■ **Your objective**:
In the records below, find the line with "vfov_deg: 8.1", then copy each line exactly until you have copied the line with "exposure_s: 1/4". Leave any picture out.

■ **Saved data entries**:

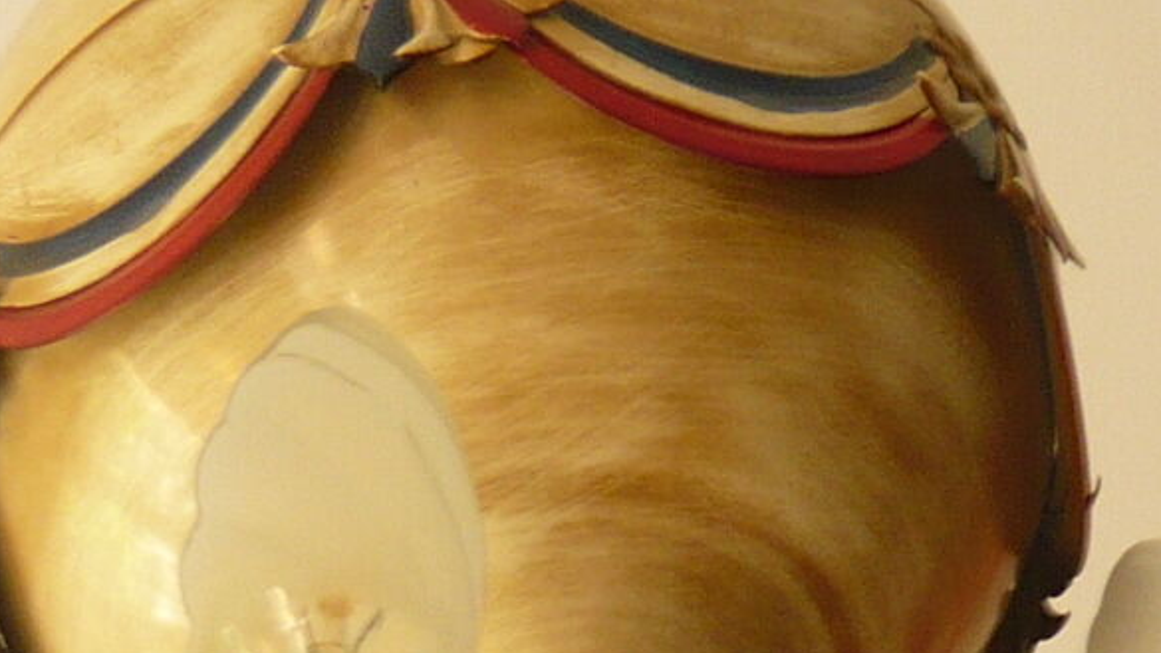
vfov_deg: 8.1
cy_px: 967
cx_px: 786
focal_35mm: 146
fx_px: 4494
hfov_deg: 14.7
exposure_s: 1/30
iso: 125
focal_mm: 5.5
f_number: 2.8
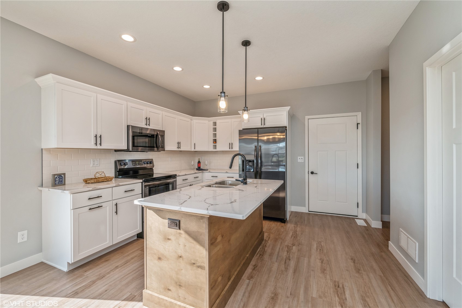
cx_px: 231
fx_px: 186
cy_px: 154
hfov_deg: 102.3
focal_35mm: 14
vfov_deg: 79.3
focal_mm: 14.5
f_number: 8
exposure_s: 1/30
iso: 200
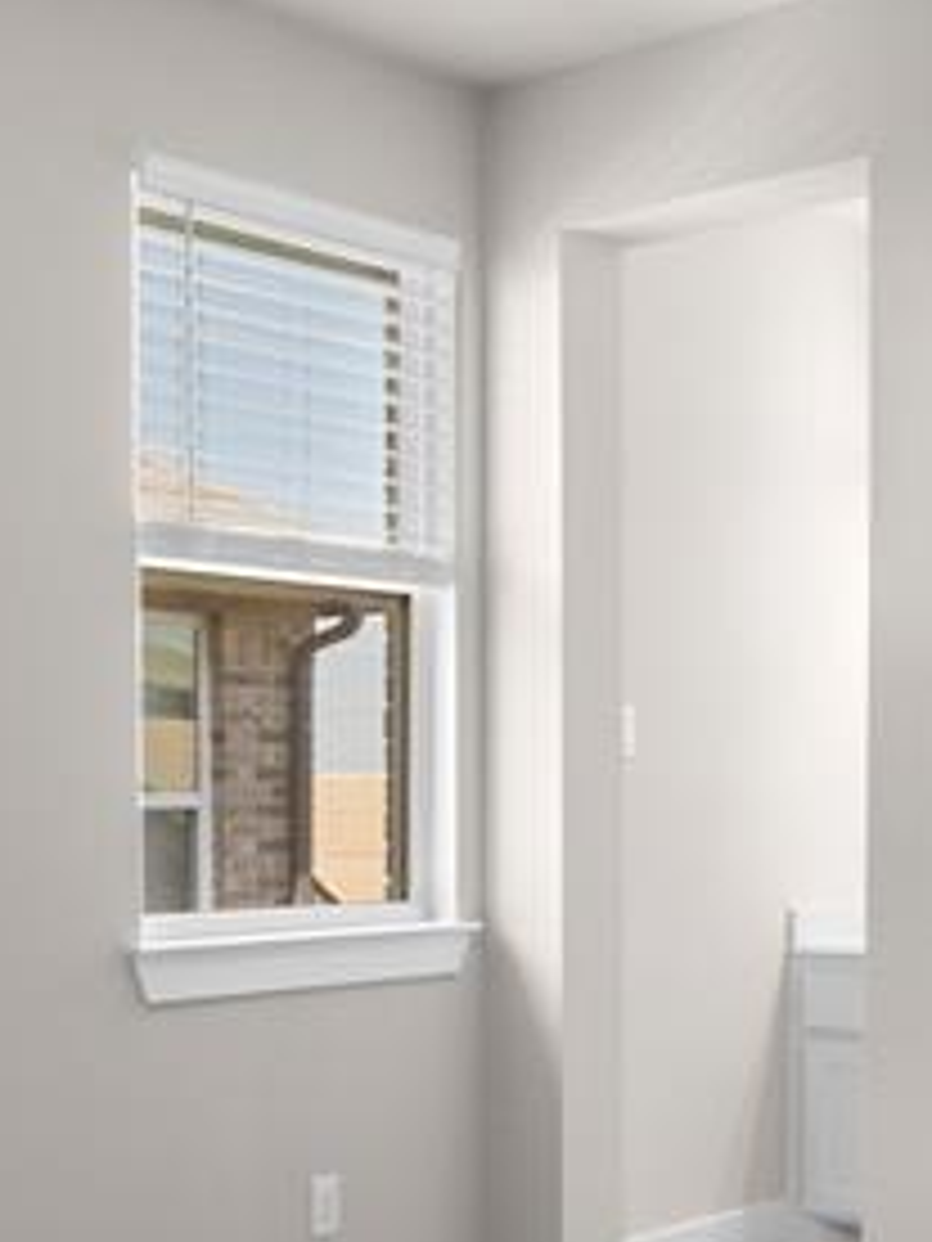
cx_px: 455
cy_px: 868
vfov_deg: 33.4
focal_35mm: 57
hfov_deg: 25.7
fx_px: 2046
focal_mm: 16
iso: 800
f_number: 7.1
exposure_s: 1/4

---

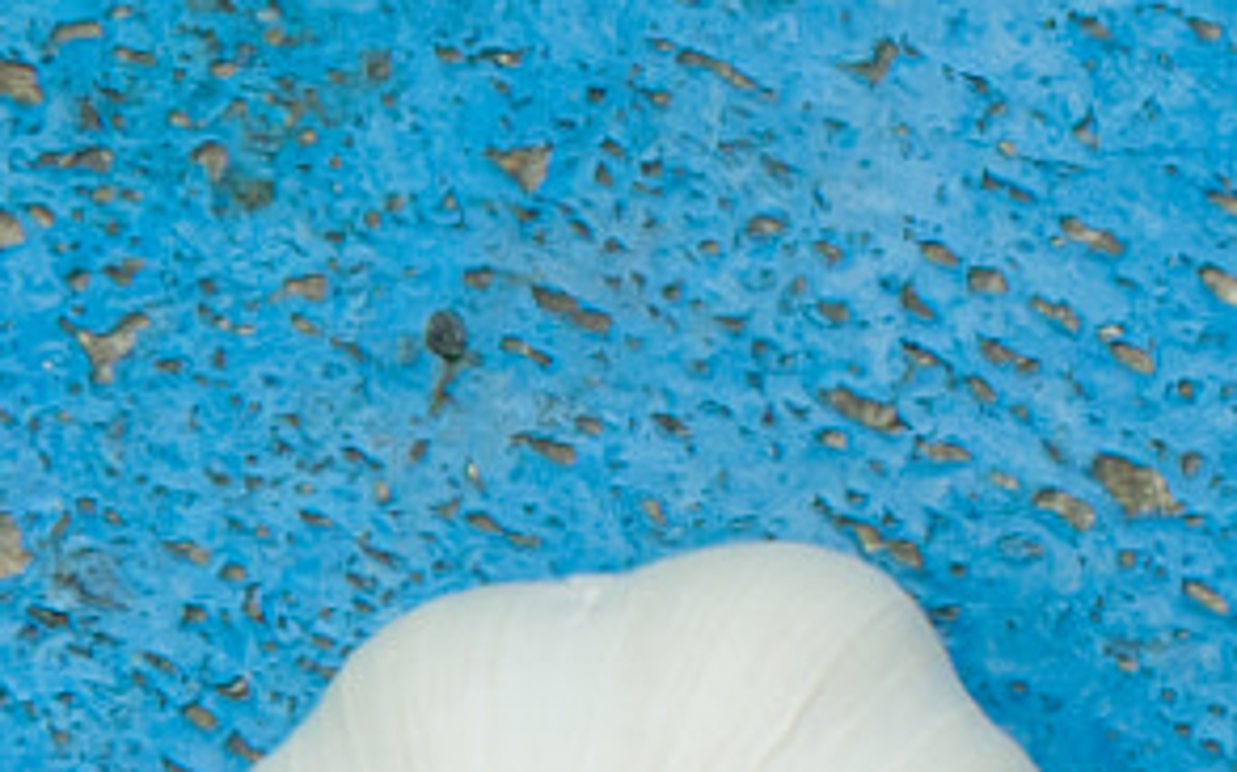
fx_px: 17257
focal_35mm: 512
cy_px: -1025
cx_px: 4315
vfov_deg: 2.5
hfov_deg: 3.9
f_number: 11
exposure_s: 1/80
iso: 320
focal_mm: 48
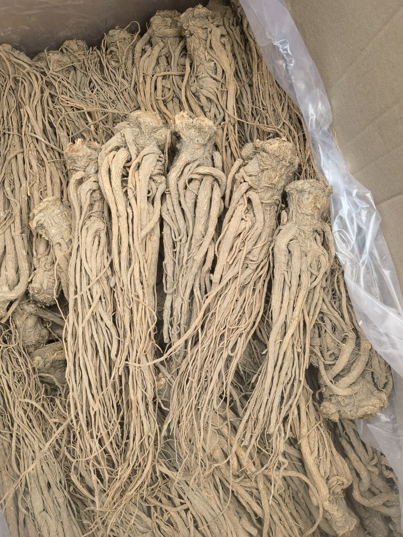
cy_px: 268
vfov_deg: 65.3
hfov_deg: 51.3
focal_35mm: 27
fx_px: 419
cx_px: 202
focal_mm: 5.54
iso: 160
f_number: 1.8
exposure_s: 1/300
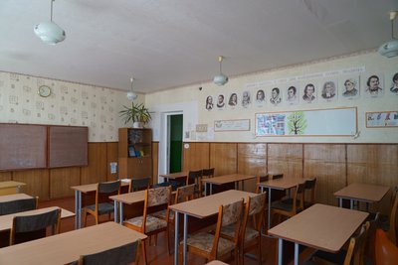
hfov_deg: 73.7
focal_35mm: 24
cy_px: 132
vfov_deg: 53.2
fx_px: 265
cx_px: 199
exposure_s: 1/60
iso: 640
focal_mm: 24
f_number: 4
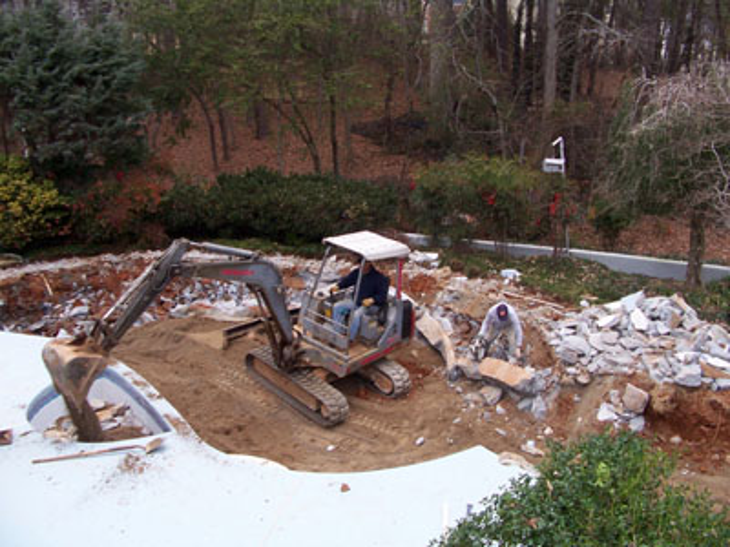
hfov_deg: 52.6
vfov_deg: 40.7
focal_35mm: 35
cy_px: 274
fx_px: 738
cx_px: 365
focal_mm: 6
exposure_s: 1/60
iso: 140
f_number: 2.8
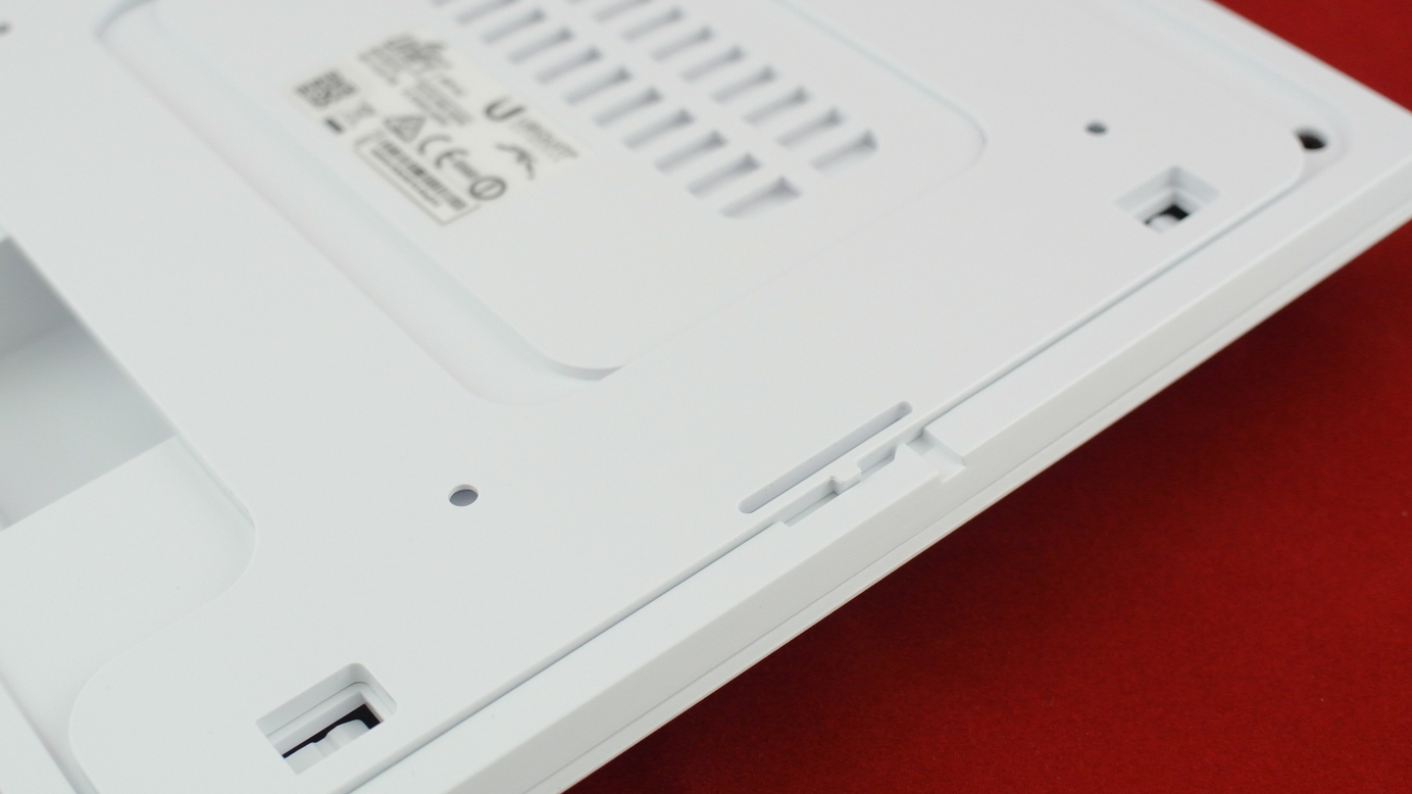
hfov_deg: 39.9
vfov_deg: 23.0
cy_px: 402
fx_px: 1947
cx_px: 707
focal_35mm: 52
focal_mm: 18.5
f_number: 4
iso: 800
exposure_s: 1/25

■ **Result for this task**:
vfov_deg: 8.1
cy_px: 967
cx_px: 786
focal_35mm: 146
fx_px: 4494
hfov_deg: 14.7
exposure_s: 1/30
iso: 125
focal_mm: 5.5
f_number: 2.8
cx_px: 231
fx_px: 186
cy_px: 154
hfov_deg: 102.3
focal_35mm: 14
vfov_deg: 79.3
focal_mm: 14.5
f_number: 8
exposure_s: 1/30
iso: 200
cx_px: 455
cy_px: 868
vfov_deg: 33.4
focal_35mm: 57
hfov_deg: 25.7
fx_px: 2046
focal_mm: 16
iso: 800
f_number: 7.1
exposure_s: 1/4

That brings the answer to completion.